The moment was made to be immortalized in a hilarious ever-refreshing GIF, but Neiers has a point. A Louboutin mention functions more like an accusation than an objective detail. To be clear: If the President of the United States ridicules your subject’s shoes (as confirmed by the White House communications director), that’s a fact worth reporting. But if you’re going to go there, your shoe section requires some additional context. Like the acknowledgement of the fact that when the media focuses on a political figure’s appearance, the public rates her as less “in touch,” “likeable,” “confident,” “effective,” and “qualified.” Or the fact that “Litigatrix” is an unnecessarily gendered made-up word that conspicuously conflates powerful women in any industry with those who work primarily in sex dungeons. Or that the designers of men’s shoes are rarely name-checked in profiles about the politicians who wear them. Or the fact that, despite the press attention it’s attracted, Ruemmler’s shoe collection may not be all that outrageous. “One of Ruemmler’s pairs has a jeweled paisley pattern,” Eilperin writes. That’s a colorful detail. But “another is black and strappy”—that one, not so much. The Post couldn’t even find photographic evidence of Ruemmler’s apparently obsessive shoe game: “We tried to get a photo from the White House showing one of these exceptional pairs; instead we got this shot of her in a senior staff meeting with the president, revealing a conventional pair of heels.”

Mostly, pieces like this one fail to consider the woman’s own relationship to the shoes on her feet. Ruemmler apparently declined an interview with the Post, so discussion of her shoes is (insultingly) inserted as a proxy for her thoughts. But if shoes constitute statements, what do the women who actually wear them think they are saying?

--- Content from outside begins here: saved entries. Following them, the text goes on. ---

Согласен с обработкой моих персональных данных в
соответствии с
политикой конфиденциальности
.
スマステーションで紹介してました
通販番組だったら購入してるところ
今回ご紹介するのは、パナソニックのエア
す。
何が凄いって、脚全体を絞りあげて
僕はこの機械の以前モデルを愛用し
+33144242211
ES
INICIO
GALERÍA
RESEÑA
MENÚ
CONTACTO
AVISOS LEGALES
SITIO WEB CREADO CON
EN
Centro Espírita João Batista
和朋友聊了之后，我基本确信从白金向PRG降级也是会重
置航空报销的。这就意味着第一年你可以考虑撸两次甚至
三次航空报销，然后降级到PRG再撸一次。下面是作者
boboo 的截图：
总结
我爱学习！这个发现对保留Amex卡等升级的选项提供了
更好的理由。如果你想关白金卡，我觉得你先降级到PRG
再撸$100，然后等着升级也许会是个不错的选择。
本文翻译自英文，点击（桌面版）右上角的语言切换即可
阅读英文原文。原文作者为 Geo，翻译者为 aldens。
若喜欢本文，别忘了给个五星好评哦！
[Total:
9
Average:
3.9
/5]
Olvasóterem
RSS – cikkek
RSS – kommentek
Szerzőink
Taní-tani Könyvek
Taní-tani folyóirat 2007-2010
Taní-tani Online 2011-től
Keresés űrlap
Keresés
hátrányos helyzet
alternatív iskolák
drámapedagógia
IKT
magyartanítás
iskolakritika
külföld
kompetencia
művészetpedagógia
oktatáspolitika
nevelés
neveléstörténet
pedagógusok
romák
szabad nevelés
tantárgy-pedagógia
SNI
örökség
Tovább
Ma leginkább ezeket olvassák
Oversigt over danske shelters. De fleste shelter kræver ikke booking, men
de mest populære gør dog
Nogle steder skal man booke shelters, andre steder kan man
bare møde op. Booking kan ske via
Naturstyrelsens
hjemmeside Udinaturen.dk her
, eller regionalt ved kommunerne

A 2012 New York Times feature titled “In Silicon Valley, Showing Off Their Louboutins” rose above other similar pieces by taking the rare step of interviewing high-profile women about their relationship with fashion. “Earlier in my career, if I had to choose between a skirt and being taken seriously, I would have chosen being taken seriously,” a former Google exec who “never leaves the house without four-inch heels” told the Times. “But now I’m at a point in my career in the valley where I’m judged by what I’ve done.”